▶ **Instructions for the task**
Count the lines of the items below that contain the string "than", and reply with only that number.
[Record extracts Boundary: Start]
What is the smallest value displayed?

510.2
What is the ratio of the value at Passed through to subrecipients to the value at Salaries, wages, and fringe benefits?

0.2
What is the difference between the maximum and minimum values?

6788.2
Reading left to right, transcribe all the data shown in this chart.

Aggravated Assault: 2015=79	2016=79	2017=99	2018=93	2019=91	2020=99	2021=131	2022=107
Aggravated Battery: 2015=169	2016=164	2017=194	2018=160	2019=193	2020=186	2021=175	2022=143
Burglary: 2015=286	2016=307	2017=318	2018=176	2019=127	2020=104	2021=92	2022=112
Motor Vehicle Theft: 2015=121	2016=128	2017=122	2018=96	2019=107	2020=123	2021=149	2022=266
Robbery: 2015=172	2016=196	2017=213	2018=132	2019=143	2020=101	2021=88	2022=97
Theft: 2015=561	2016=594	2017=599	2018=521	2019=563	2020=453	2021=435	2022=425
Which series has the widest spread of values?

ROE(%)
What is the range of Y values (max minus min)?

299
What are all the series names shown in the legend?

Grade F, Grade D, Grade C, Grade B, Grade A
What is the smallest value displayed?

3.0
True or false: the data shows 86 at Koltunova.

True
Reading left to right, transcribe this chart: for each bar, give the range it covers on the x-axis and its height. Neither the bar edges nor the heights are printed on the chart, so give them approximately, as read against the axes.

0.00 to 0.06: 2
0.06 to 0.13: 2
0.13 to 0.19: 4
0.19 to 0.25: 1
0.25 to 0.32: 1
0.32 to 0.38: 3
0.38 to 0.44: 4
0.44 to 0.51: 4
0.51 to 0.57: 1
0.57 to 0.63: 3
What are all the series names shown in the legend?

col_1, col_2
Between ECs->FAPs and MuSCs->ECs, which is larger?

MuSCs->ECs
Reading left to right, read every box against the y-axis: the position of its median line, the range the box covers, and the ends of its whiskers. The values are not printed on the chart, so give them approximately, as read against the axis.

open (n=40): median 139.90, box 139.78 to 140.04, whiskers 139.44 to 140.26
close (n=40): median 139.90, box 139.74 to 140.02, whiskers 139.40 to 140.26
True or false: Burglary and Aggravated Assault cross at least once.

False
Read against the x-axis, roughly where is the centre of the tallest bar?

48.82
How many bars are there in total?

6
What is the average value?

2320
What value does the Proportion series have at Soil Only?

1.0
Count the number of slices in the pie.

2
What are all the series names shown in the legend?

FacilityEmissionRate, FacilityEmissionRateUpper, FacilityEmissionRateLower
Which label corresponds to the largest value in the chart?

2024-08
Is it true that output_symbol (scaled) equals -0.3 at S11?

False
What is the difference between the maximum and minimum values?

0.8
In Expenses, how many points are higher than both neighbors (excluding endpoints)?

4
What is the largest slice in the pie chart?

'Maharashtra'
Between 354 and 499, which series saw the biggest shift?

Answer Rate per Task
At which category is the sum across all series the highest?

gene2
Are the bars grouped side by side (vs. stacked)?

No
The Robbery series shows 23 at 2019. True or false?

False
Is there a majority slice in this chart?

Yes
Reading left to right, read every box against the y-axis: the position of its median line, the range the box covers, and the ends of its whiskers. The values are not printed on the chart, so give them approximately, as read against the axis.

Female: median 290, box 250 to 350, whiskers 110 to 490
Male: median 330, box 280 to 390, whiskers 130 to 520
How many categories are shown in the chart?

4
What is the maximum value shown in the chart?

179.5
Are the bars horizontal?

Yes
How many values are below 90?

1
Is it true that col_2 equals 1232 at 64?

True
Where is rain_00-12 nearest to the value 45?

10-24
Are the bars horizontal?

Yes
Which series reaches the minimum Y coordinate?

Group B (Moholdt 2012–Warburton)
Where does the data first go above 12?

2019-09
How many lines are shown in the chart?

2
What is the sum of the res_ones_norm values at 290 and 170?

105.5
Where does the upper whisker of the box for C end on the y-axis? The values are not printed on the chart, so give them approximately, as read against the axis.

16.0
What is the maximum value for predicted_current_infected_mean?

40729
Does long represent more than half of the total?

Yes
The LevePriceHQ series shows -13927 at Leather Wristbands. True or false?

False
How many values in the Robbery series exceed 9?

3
[Record extracts Boundary: End]
▶ **Exercise response**
2